Democratic pollster Anna Greenberg said Wednesday that polling data indicate the public does not believe there is a crisis in the Social Security system, “so in a way, the Democrats are preaching to the converted.”
For that reason, she said, “they have to explain to people why the president's plan has negative consequences for them. It’s important for Democrats to offer alternatives so that they are not seen as partisan nay-sayers, but it is more important to offer a critique of the president’s plan.”
No party unanimity
At this point in the struggle over Social Security, neither Democrats nor Republicans are unified on what changes ought to be made. One Democrat, Rep. Allen Boyd of Florida, has signed on as a co-sponsor of Arizona Republican Rep. Jim Kolbe’s private accounts bill.
A Senate Democrat who will play an important role on the Senate Finance Committee, Sen. Blanche Lincoln of Arkansas, has discussed Social Security options with Sen. Lindsey Graham, R-S.C., who is trying to put together a bipartisan reform package.
A key House Republican offered some provocative views Wednesday. Ways and Means Committee chairman Rep. Bill Thomas opposed Kennedy’s idea of raising the FICA payroll tax. “Why do you have to fund it (Social Security) in that way? There are other ways to deal with the issue that are smarter.” This seemed to open the door to paying for Social Security from general revenue, an idea some Democrats also have favored.

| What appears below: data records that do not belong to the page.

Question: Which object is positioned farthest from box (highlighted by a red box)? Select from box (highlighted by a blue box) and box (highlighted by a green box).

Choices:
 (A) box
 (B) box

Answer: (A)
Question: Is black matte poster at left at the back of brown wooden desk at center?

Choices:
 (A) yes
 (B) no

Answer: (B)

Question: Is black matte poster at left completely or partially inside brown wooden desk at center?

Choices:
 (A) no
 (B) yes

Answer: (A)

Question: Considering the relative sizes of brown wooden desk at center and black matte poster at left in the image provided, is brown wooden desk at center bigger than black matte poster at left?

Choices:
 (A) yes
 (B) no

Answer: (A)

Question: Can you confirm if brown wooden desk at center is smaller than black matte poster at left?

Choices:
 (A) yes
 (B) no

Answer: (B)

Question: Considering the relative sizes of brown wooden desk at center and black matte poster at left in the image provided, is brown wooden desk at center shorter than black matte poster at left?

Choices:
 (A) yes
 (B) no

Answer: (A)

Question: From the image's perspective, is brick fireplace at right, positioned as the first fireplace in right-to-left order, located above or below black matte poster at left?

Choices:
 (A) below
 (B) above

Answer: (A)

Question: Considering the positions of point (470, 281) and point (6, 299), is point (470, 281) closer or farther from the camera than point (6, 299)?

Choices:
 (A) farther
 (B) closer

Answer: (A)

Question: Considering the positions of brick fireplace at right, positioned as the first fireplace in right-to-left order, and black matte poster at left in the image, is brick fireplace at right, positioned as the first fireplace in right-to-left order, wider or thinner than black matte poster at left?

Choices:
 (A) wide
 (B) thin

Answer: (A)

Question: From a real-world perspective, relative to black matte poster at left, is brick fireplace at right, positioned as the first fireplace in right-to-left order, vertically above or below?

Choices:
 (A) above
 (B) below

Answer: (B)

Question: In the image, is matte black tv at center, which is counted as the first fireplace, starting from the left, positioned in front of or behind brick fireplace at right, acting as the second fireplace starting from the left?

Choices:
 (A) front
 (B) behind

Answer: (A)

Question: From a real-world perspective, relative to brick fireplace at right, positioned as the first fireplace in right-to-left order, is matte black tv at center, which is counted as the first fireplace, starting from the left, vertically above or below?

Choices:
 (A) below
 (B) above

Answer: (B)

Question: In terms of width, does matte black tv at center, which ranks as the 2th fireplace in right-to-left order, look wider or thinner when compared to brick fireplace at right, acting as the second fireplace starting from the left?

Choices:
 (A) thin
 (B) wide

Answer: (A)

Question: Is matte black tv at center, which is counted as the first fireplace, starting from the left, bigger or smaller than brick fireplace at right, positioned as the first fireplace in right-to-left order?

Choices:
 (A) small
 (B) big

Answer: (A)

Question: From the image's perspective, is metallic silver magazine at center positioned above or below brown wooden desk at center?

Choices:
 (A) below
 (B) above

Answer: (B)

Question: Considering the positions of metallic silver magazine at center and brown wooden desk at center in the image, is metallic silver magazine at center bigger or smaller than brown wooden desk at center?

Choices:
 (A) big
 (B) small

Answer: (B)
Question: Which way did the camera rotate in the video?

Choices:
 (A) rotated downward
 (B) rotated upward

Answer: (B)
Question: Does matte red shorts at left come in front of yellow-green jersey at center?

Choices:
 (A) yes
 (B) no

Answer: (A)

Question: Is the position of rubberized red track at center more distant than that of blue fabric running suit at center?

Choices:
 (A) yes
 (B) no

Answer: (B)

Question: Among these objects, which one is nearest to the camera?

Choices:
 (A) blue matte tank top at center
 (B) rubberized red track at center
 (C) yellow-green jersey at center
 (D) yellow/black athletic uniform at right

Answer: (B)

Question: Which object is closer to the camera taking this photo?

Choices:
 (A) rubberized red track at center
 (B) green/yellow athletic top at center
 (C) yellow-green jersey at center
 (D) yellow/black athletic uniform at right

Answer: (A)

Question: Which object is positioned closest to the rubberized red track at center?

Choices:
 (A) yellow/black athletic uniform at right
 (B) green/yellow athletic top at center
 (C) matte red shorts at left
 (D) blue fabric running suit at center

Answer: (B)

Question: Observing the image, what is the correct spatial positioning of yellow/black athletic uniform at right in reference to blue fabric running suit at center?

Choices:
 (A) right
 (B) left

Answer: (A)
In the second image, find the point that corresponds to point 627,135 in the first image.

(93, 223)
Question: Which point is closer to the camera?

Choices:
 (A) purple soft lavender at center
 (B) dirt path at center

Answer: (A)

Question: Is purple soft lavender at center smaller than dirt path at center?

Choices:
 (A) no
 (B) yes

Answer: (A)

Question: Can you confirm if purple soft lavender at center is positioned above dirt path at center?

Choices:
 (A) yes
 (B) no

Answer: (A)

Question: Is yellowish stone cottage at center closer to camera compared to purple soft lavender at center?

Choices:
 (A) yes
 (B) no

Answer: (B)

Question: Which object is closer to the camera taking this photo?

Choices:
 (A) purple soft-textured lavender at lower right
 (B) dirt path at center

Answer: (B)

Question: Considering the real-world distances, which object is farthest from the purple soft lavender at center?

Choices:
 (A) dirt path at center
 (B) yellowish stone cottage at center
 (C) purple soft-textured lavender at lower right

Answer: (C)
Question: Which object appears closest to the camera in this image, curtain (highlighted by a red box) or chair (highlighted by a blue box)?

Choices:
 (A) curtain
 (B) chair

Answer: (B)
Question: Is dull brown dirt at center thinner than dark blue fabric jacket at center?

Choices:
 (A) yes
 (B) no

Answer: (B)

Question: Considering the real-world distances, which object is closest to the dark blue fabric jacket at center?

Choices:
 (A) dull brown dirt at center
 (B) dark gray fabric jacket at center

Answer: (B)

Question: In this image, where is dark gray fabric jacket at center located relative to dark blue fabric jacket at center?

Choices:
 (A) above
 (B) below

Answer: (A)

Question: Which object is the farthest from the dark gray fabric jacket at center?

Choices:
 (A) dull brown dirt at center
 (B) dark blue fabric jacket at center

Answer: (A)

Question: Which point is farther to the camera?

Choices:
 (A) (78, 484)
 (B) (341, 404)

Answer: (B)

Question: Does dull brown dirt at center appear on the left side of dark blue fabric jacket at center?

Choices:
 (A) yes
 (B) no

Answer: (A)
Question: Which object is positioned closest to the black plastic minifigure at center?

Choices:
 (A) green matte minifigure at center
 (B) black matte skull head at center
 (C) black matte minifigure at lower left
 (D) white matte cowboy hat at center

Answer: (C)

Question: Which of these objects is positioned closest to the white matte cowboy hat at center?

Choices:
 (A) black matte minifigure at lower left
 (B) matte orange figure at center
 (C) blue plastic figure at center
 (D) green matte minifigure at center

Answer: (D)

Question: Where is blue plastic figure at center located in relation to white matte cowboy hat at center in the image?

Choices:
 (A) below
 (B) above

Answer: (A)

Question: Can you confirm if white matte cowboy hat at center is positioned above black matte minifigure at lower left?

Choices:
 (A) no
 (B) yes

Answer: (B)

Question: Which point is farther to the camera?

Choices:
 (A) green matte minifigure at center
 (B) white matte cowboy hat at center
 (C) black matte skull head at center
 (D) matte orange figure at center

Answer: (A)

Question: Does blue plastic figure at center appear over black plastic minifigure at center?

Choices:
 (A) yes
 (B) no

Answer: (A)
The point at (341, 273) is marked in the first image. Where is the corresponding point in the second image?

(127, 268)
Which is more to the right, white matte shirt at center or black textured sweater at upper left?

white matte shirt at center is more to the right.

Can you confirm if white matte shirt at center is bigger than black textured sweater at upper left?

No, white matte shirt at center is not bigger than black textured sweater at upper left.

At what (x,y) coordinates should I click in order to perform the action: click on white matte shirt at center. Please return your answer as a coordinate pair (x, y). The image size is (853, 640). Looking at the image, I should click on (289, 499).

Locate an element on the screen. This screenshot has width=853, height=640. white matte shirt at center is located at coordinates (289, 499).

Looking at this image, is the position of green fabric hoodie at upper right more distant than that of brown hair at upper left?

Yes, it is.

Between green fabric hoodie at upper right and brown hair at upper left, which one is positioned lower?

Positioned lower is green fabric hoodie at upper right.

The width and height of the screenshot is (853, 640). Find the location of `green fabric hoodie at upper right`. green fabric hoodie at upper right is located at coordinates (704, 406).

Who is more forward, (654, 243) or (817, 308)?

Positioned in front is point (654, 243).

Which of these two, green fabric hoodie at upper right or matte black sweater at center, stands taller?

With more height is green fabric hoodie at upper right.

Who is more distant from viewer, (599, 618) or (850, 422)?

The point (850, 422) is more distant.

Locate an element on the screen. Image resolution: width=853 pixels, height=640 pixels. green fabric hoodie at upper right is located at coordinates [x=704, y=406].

Thomas also brought up another concern some Democrats have had: Raising the eligibility age for collecting benefits, as is now being done due to the 1983 reform bill, imposes a hardship on workers who do physical labor.
“There are certain occupations in which you're pretty well used up by 65, especially physical activities,” he said. “If you continue to play the age card and you stretch the age out, white collar (workers) can make it, (but) a lot of people who are still involved in physical activities are simply not being treated fairly in my opinion in terms of when and how they ought to be able to retire.”
At this stage of the maneuvering, the chances of Thomas and others crafting a bipartisan piece of legislation that would win broad support seem remote. One reason: Democrats do not trust Republicans’ motives in wanting to redesign the program.
“There are those who have not supported Social Security philosophically and have never supported it, and don’t support it now,” said Stabenow. “They would welcome an opportunity to radically change it.”
The two sides also remain worlds apart in their views of what Social Security ought to be. “Social Security is a core insurance program, not an investment program. The president is just confusing the two. I think part of it is because he has a constituency that has never liked Social Security,” Dorgan said Tuesday.